Finalmente, el término diálogo pareció tender un puente entre el Gobierno y la dirigencia, dispuesta, antes del discurso, a suspender las medidas de fuerza si veía coronadas sus expectativas en el mensaje presidencial. Todo indica que, al menos entre la dirigencia, había interés en aprobar aquello que, a todas luces, debió de haber sido consensuado. Esto significa que, en aras de contribuir a la paz social y la convivencia armónica, es posible que comience una nueva instancia en esta dura disputa que llevó a los argentinos a enfrentarse entre sí. Un desenlace lamentable que debió ser evitado.
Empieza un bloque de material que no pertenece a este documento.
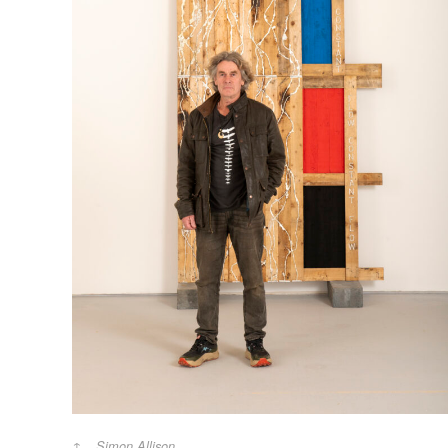
Simon Allison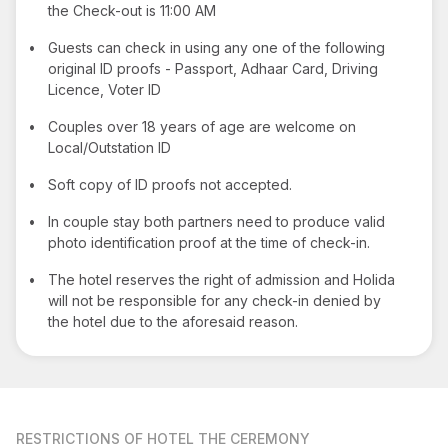
the Check-out is 11:00 AM
•
Guests can check in using any one of the following
original ID proofs - Passport, Adhaar Card, Driving
Licence, Voter ID
•
Couples over 18 years of age are welcome on
Local/Outstation ID
•
Soft copy of ID proofs not accepted.
•
In couple stay both partners need to produce valid
photo identification proof at the time of check-in.
•
The hotel reserves the right of admission and Holida
will not be responsible for any check-in denied by
the hotel due to the aforesaid reason.
RESTRICTIONS
OF HOTEL THE CEREMONY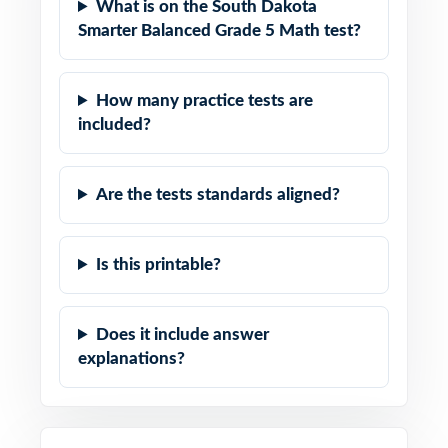
What is on the South Dakota
Smarter Balanced Grade 5 Math test?
How many practice tests are
included?
Are the tests standards aligned?
Is this printable?
Does it include answer
explanations?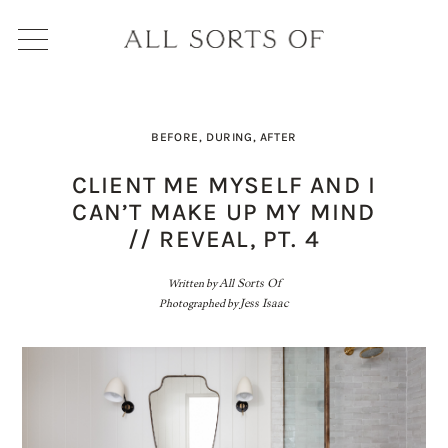
BEFORE, DURING, AFTER
CLIENT ME MYSELF AND I
CAN’T MAKE UP MY MIND
// REVEAL, PT. 4
Written by
All Sorts Of
Photographed by
Jess Isaac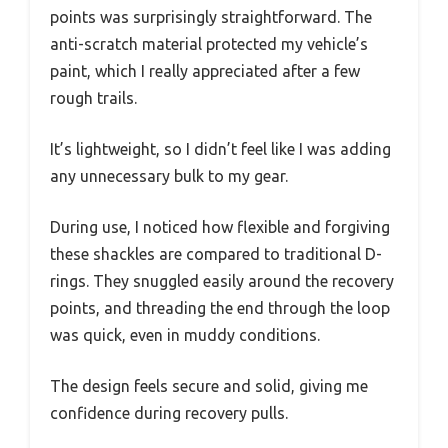
points was surprisingly straightforward. The
anti-scratch material protected my vehicle’s
paint, which I really appreciated after a few
rough trails.
It’s lightweight, so I didn’t feel like I was adding
any unnecessary bulk to my gear.
During use, I noticed how flexible and forgiving
these shackles are compared to traditional D-
rings. They snuggled easily around the recovery
points, and threading the end through the loop
was quick, even in muddy conditions.
The design feels secure and solid, giving me
confidence during recovery pulls.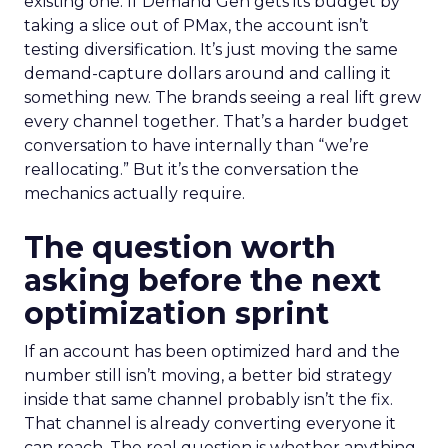
existing one. If Demand Gen gets its budget by
taking a slice out of PMax, the account isn’t
testing diversification. It’s just moving the same
demand-capture dollars around and calling it
something new. The brands seeing a real lift grew
every channel together. That’s a harder budget
conversation to have internally than “we’re
reallocating.” But it’s the conversation the
mechanics actually require.
The question worth
asking before the next
optimization sprint
If an account has been optimized hard and the
number still isn’t moving, a better bid strategy
inside that same channel probably isn’t the fix.
That channel is already converting everyone it
can reach. The real question is whether anything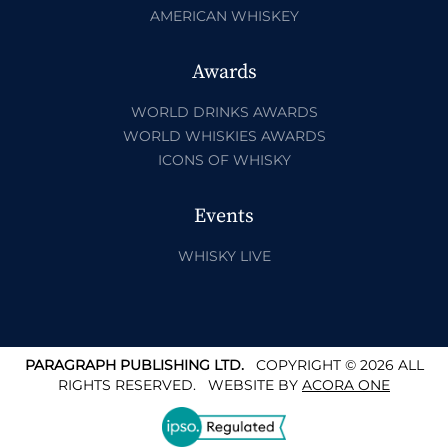
AMERICAN WHISKEY
Awards
WORLD DRINKS AWARDS
WORLD WHISKIES AWARDS
ICONS OF WHISKY
Events
WHISKY LIVE
PARAGRAPH PUBLISHING LTD.
COPYRIGHT © 2026 ALL
RIGHTS RESERVED.
WEBSITE BY
ACORA ONE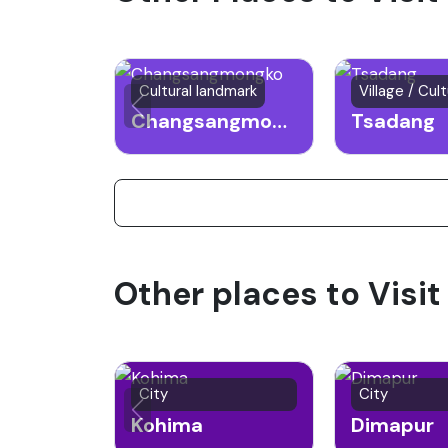
Cultural landmark
Village / Cult
Changsangmongko
Tsadang
Other places to Visit
City
City
Kohima
Dimapur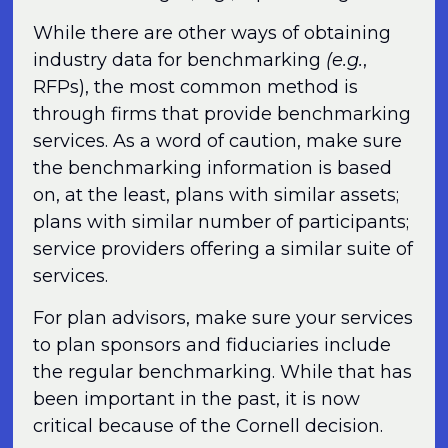
While there are other ways of obtaining
industry data for benchmarking
(e.g.
,
RFPs), the most common method is
through firms that provide benchmarking
services. As a word of caution, make sure
the benchmarking information is based
on, at the least, plans with similar assets;
plans with similar number of participants;
service providers offering a similar suite of
services.
For plan advisors, make sure your services
to plan sponsors and fiduciaries include
the regular benchmarking. While that has
been important in the past, it is now
critical because of the Cornell decision.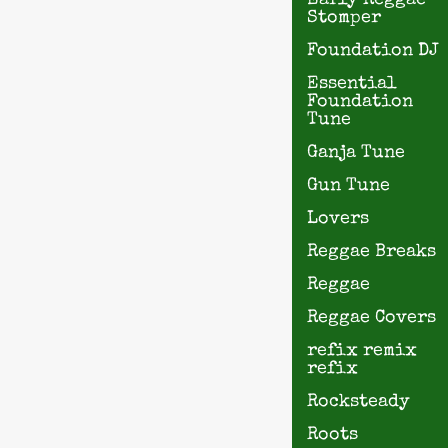
Early Reggae
Stomper
Foundation DJ
Essential
Foundation
Tune
Ganja Tune
Gun Tune
Lovers
Reggae Breaks
Reggae
Reggae Covers
refix remix
refix
Rocksteady
Roots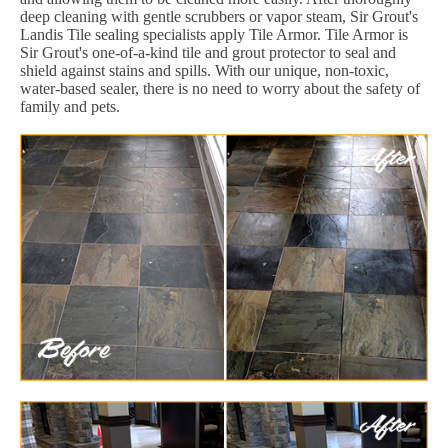
deep cleaning with gentle scrubbers or vapor steam, Sir Grout's
Landis Tile sealing specialists apply Tile Armor. Tile Armor is
Sir Grout's one-of-a-kind tile and grout protector to seal and
shield against stains and spills. With our unique, non-toxic,
water-based sealer, there is no need to worry about the safety of
family and pets.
En esta nueva instancia debe primar el tono presidencial de anoche, más conciliador e inclusivo. Es preocupante, empero, que cerca de la Presidenta hayan estado en sitios preferenciales aquellos que quisieron acallar los cacerolazos con actos de violencia propios de tiempos que parecían pretéritos frente a la llamativa ausencia policial.
Nos referimos a los dirigentes piqueteros Emilio Pérsico y Luis D Elía, muy ufano este último a pesar de haber protagonizado bochornosas agresiones en las dos noches anteriores y de haber dicho ayer mismo que sentía un "odio visceral" contra "los blancos y la oligarquía". Su mera presencia tan cerca de la Presidenta ha sido más que preocupante, sobre todo frente a la presunción de que ante cualquier otro reclamo el Gobierno pueda contar con grupos de choque capaces de repeler con desmanes y complicidad policial todo gesto de reprobación en un país que se jacta de su libertad de expresión.
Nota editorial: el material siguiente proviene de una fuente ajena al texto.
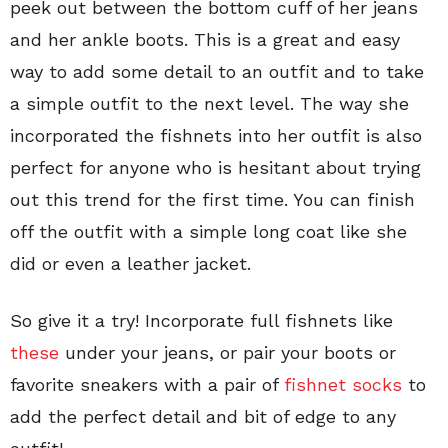
peek out between the bottom cuff of her jeans
and her ankle boots. This is a great and easy
way to add some detail to an outfit and to take
a simple outfit to the next level. The way she
incorporated the fishnets into her outfit is also
perfect for anyone who is hesitant about trying
out this trend for the first time. You can finish
off the outfit with a simple long coat like she
did or even a leather jacket.
So give it a try! Incorporate full fishnets like
these
under your jeans, or pair your boots or
favorite sneakers with a pair of
fishnet socks
to
add the perfect detail and bit of edge to any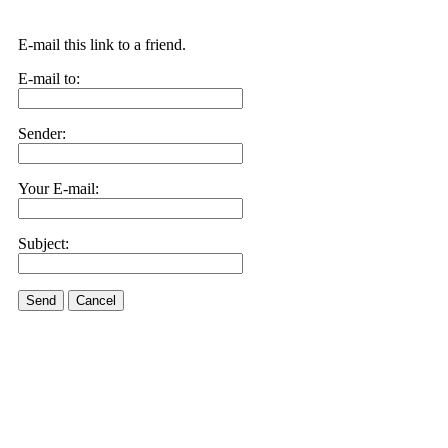
E-mail this link to a friend.
E-mail to:
Sender:
Your E-mail:
Subject:
Send
Cancel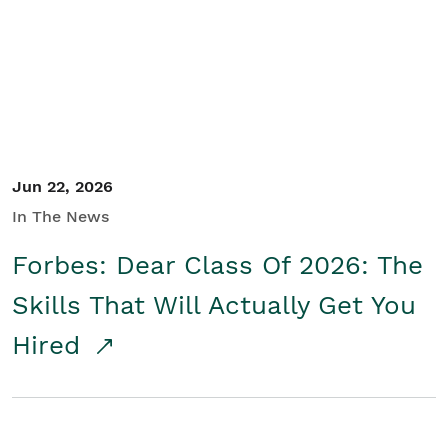
Student/Educators
Contact Us
Jun 22, 2026
In The News
Forbes: Dear Class Of 2026: The
Skills That Will Actually Get You
Hired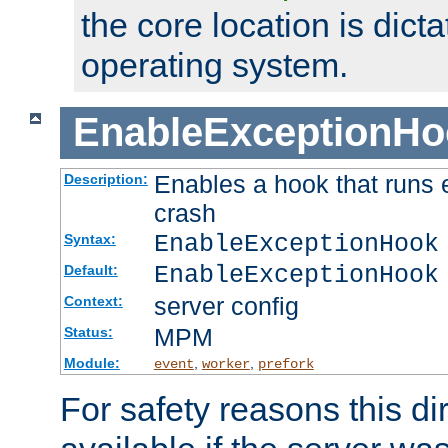
the core location is dicta
operating system.
EnableExceptionHo
Enables a hook that runs 
Description:
crash
EnableExceptionHook
Syntax:
EnableExceptionHook
Default:
server config
Context:
MPM
Status:
Module:
,
,
event
worker
prefork
For safety reasons this dir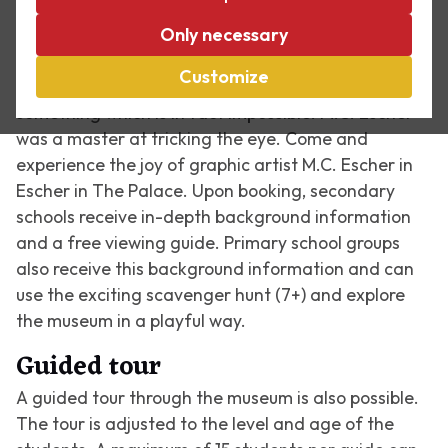
in The Palace everything is different, because
water does run upstream and fish do turn into birds!
Only necessary
The second floor has a special experience called
Customize
'Through Escher's Eyes'. An optical illusion depicts
something which is in fact impossible. M.C. Escher
was a master at tricking the eye. Come and
experience the joy of graphic artist M.C. Escher in
Escher in The Palace. Upon booking, secondary
schools receive in-depth background information
and a free viewing guide. Primary school groups
also receive this background information and can
use the exciting scavenger hunt (7+) and explore
the museum in a playful way.
Guided tour
A guided tour through the museum is also possible.
The tour is adjusted to the level and age of the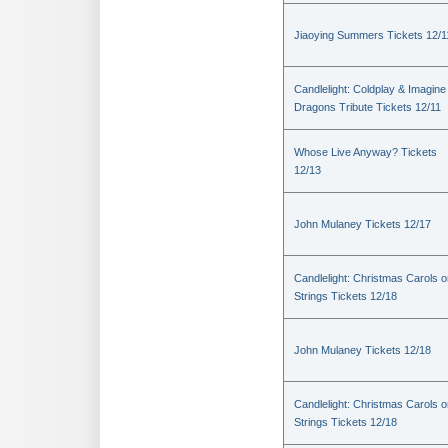
Jiaoying Summers Tickets 12/1
Candlelight: Coldplay & Imagine
Dragons Tribute Tickets 12/11
Whose Live Anyway? Tickets
12/13
John Mulaney Tickets 12/17
Candlelight: Christmas Carols 
Strings Tickets 12/18
John Mulaney Tickets 12/18
Candlelight: Christmas Carols 
Strings Tickets 12/18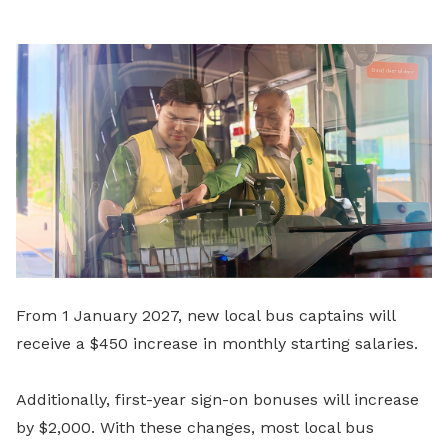
From 1 January 2027, new local bus captains will
receive a $450 increase in monthly starting salaries.
Additionally, first-year sign-on bonuses will increase
by $2,000. With these changes, most local bus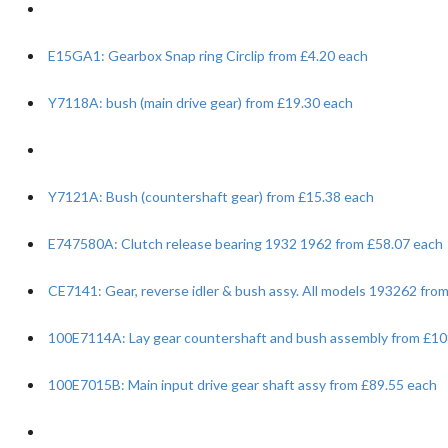
E15GA1: Gearbox Snap ring Circlip from £4.20 each
Y7118A: bush (main drive gear) from £19.30 each
Y7121A: Bush (countershaft gear) from £15.38 each
E747580A: Clutch release bearing 1932 1962 from £58.07 each
CE7141: Gear, reverse idler & bush assy. All models 193262 fro
100E7114A: Lay gear countershaft and bush assembly from £10
100E7015B: Main input drive gear shaft assy from £89.55 each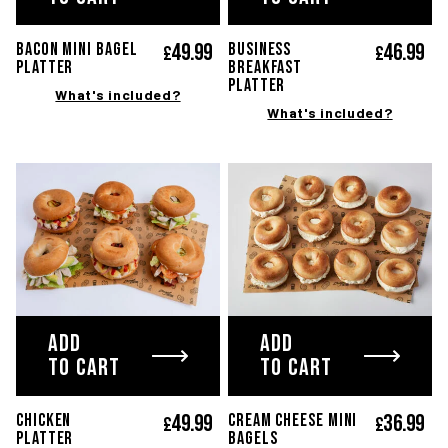
49.
99
46.
99
Bacon mini bagel
BUSINESS
£
£
platter
BREAKFAST
platter
What's included?
What's included?
ADD
ADD
TO CART
TO CART
49.
99
36.
99
CHICKEN
Cream cheese mini
£
£
PLATTER
bagels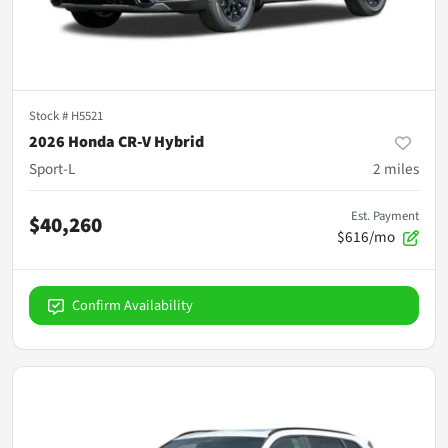
Stock #
H5521
2026 Honda CR-V Hybrid
Sport-L
2
miles
Est. Payment
$40,260
$616/mo
Confirm Availability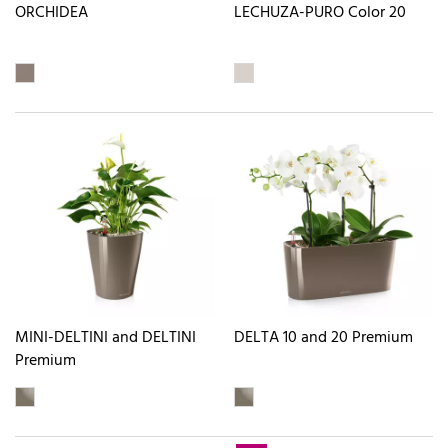
ORCHIDEA
LECHUZA-PURO Color 20
MINI-DELTINI and DELTINI
DELTA 10 and 20 Premium
Premium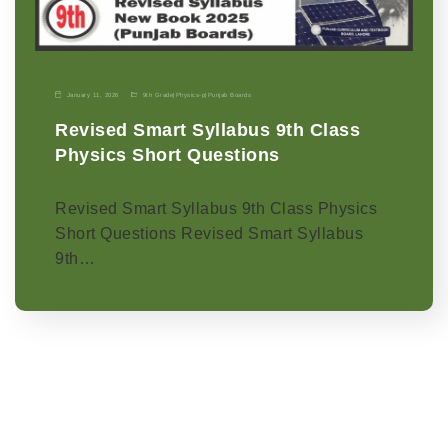
January 11, 2026
9th Grade
|
Physics-p
|
Punjab Boards
Revised Smart Syllabus 9th Class
Physics Short Questions
Revised Smart Syllabus 9th Class Physics
Short Questions Revised Smart Syllabus
9th…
Si bien la crisis tendía anoche a descomprimirse, todos los argentinos podemos extraer lecciones. Una, si no la principal, es que no debemos caer más en las antinomias ni debemos hablar más, como la misma Presidenta lo hizo, de una y otra Argentina. La Argentina es una sola. Es la que, antes de que pronunciara su discurso, entonó el Himno Nacional en Parque Norte y en las rutas desde las cuales los hombres de campo seguían el mensaje presidencial. Esa es la única Argentina, no una signada por anticuadas luchas de clases ni por pugnas entre unitarios y federales.
Sería bueno, sin embargo, que la Presidenta sea coherente con sus premisas y no fomente las divisiones, como ocurrió antes de que comenzaran los cacerolazos. Si en el discurso inaugural de su gestión abogó con acierto por un modelo productivo basado sobre la superación de la antinomia entre el campo y la industria, debería evitar algunas caricaturizaciones peyorativas de quienes no piensan como ella, impropias de quien dice gobernar para todos los argentinos.
Es positivo que la señora Kirchner se haya llamado a sí misma presidenta de todos los argentinos. Es positivo porque, si no, cualquiera hubiera pensado que, en realidad, tiene preferencias por determinados sectores que pueden ser más funcionales que otros a los fines políticos del Gobierno. Si no quiere dividir el país, sería mejor que se aparte de personajes que, como D Elía, parecen empeñados en ello con un resentimiento tan dañino como peligroso.
La Presidenta tiene el deber de unir y no seguir dividiendo. La furia en las calles no debe repetirse. Tampoco deben reiterarse los bloqueos de rutas. Es la Presidenta, precisamente, con la potestad que le concede el cargo, quien debe evitarlo. Para ello es imprescindible que aplique aquello que predicó: el diálogo. Algo que debería ser más ejercitado que declamado desde el propio Gobierno."